Michel-Pierre Autissier, ancien membre emblématique des Poppys, se trouve aujourd’hui dans une situation alarmante. À 55 ans, il vit à Toulouse avec une pension de 773 euros par mois, un montant insuffisant pour subvenir à ses besoins quotidiens. Dans une interview accordée à La Dépêche, il partage son parcours, marqué par la gloire d’antan et une descente aux enfers financière.
EN BREF
- Michel-Pierre Autissier, ex-membre des Poppys, vit avec 773 euros par mois.
- Il évoque son parcours musical et son absence de rémunération malgré le succès.
- Sa situation illustre les difficultés rencontrées par de nombreux artistes vieillissants.
Dans les années 70, les Poppys ont connu un succès retentissant. Leur tube, qui a fait vibrer des millions de Français, a permis à Michel-Pierre de se faire connaître. Cependant, ce succès s’est accompagné de lourdes conséquences. « J’étais une voix de tête et j’ai connu la popularité », confie-t-il sans nostalgie. Pourtant, derrière les projecteurs, l’artiste a dû faire face à un vide juridique qui a compromis son avenir financier.
« On n’a jamais touché d’argent, malgré trois procès, parce qu’on n’avait pas de contrat », déclare-t-il avec amertume. Cette absence de reconnaissance financière a laissé des séquelles profondes, transformant un rêve en cauchemar. La transition de star à homme ordinaire a été d’autant plus brutale que, après la musique, il a enchaîné les petits boulots jusqu’à ce que la maladie le contraigne à une retraite anticipée, une décision non choisie.
Autrefois entouré de succès, Michel-Pierre Autissier se retrouve maintenant dans un HLM, en fauteuil roulant, avec à peine 373 euros pour vivre chaque mois. Cette précarité est d’autant plus difficile à vivre : « Je vis comme un chien », résume-t-il, illustrant ainsi la distance entre la célébrité d’hier et la solitude d’aujourd’hui.
Les refus administratifs s’accumulent pour lui.
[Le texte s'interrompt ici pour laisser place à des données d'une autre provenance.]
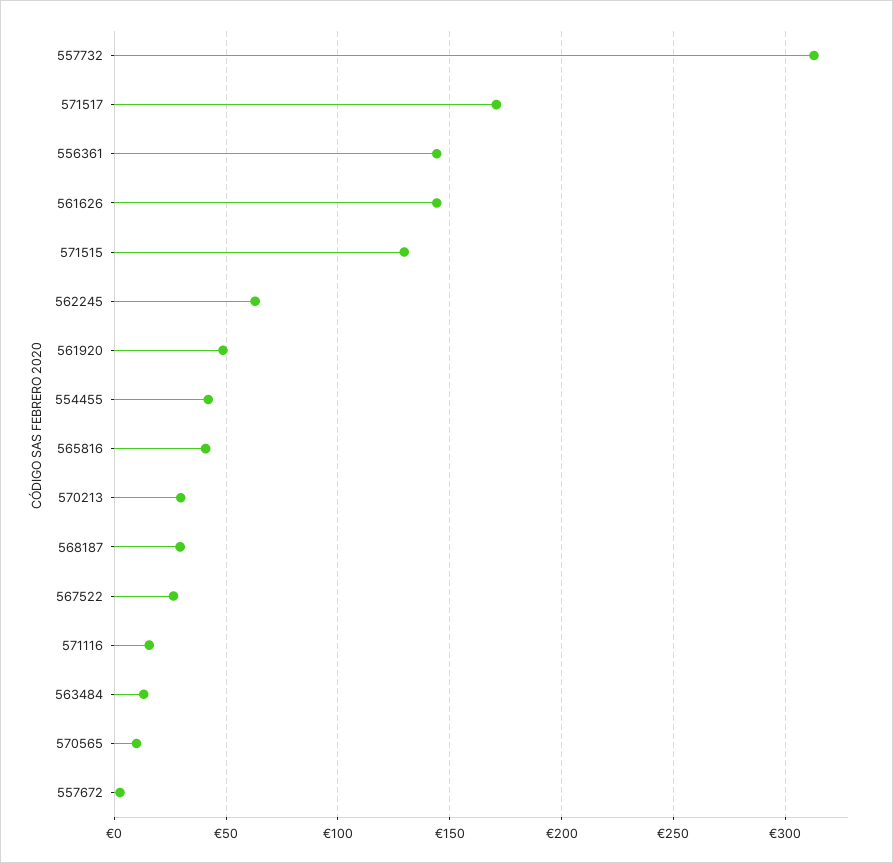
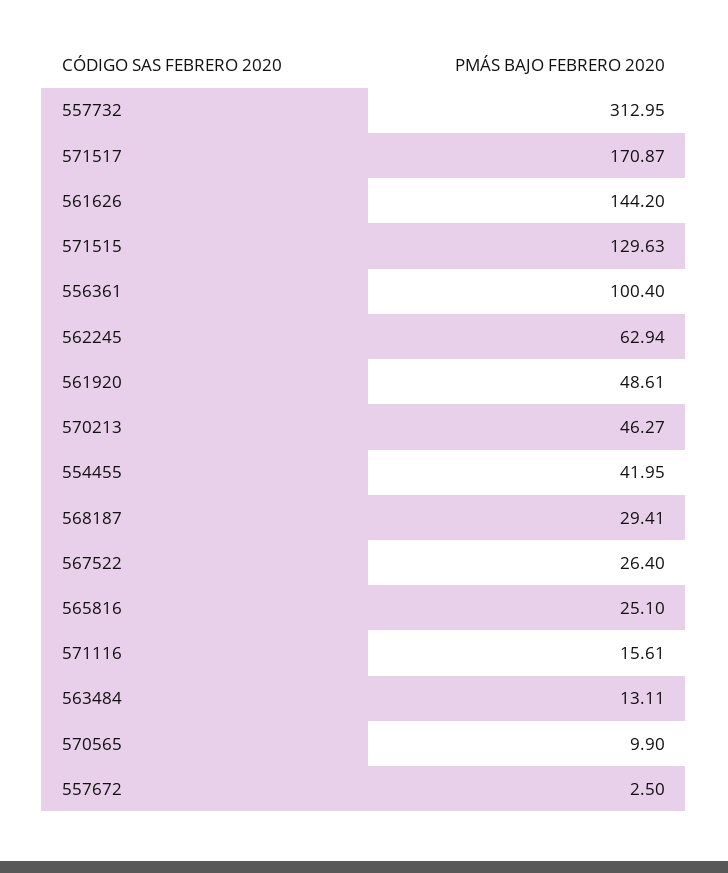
  {
    "557732": 312.95,
    "571517": 170.87,
-   "556361": 145,
+   "556361": 100.4,
    "561626": 144.2,
    "571515": 129.63,
    "562245": 62.94,
    "561920": 48.61,
    "554455": 41.95,
-   "565816": 40,
+   "565816": 25.1,
-   "570213": 30,
+   "570213": 46.27,
    "568187": 29.41,
    "567522": 26.4,
    "571116": 15.61,
    "563484": 13.11,
    "570565": 9.9,
    "557672": 2.5
  }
Sa demande de surendettement a été rejetée, tout comme sa demande de reconnaissance officielle de son handicap. Ces décisions ne font qu’aggraver son sentiment de désespoir et d’abandon. Michel-Pierre n’est pas un cas isolé. De nombreux artistes, autrefois adulés, vivent aujourd’hui dans l’ombre, confrontés à des difficultés similaires.
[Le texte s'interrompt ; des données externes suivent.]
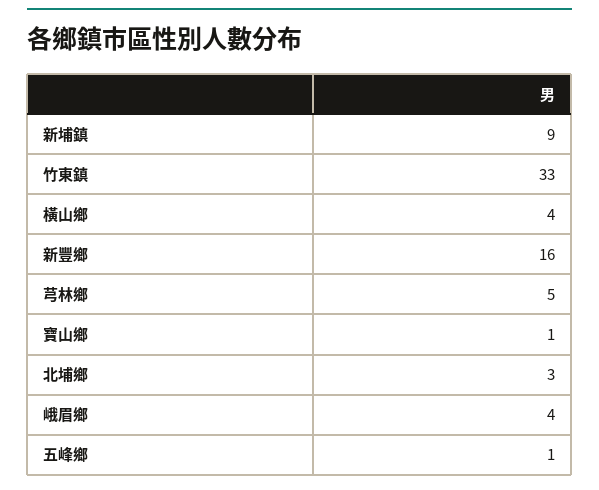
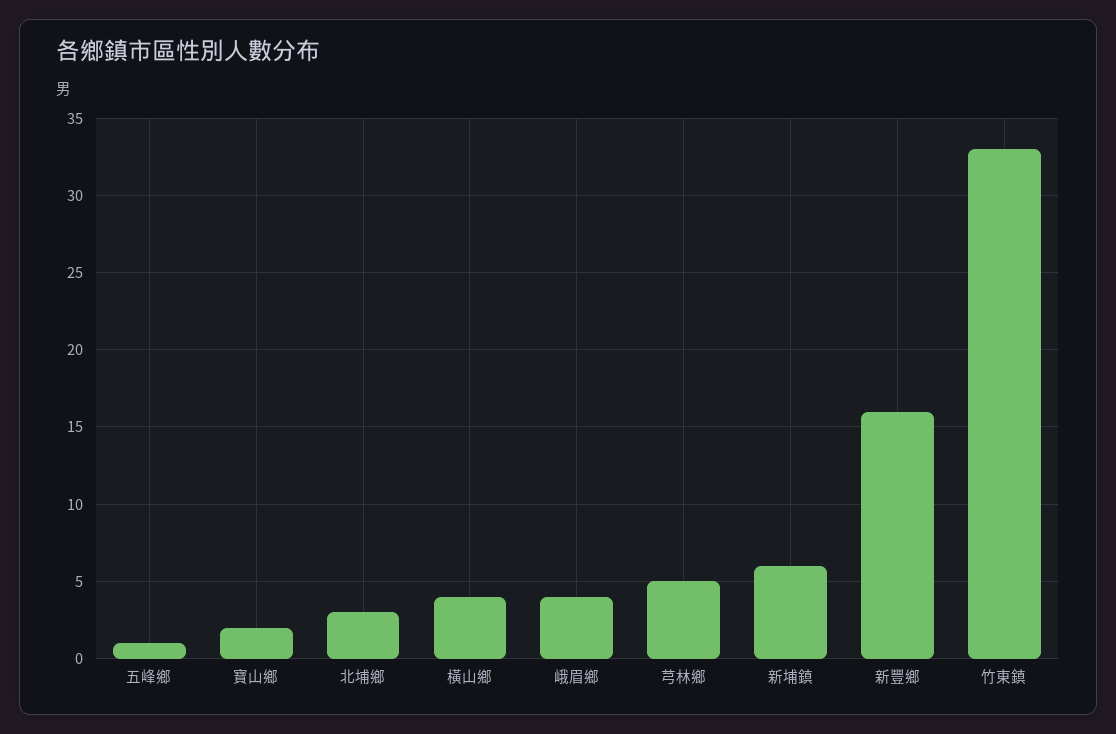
  {
-   "新埔鎮": 9,
+   "新埔鎮": 6,
    "竹東鎮": 33,
    "橫山鄉": 4,
    "新豐鄉": 16,
    "芎林鄉": 5,
-   "寶山鄉": 1,
+   "寶山鄉": 2,
    "北埔鄉": 3,
    "峨眉鄉": 4,
    "五峰鄉": 1
  }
Malgré cette situation, il conserve une lueur d’espoir. Michel-Pierre gère toujours sa société de production, MPA Light, et aspire à retrouver la scène. « J’aimerais bien continuer à chanter dans les fêtes de village, si mon corps me le permettait », confie-t-il. Cette envie de partager sa passion pour la musique demeure, même si les obstacles sont nombreux.
Cette histoire résonne avec celles d’autres artistes, comme Hugues Aufray, qui continue de se produire à 97 ans, ou Ophélie Winter, qui a récemment évoqué sa situation précaire. Ces récits soulignent une vérité troublante : la célébrité ne garantit pas une sécurité financière durable. Derrière chaque succès, il y a souvent un combat silencieux pour la survie.
En somme, l’histoire de Michel-Pierre Autissier met en lumière la précarité qui touche de nombreux artistes, rappelant que la fin des projecteurs n’épargne personne. Chaque tube oublié cache une réalité souvent douloureuse, celle d’hommes et de femmes se battant pour subsister. Cette réalité est un appel à une plus grande reconnaissance et soutien envers ceux qui ont contribué à enrichir notre culture.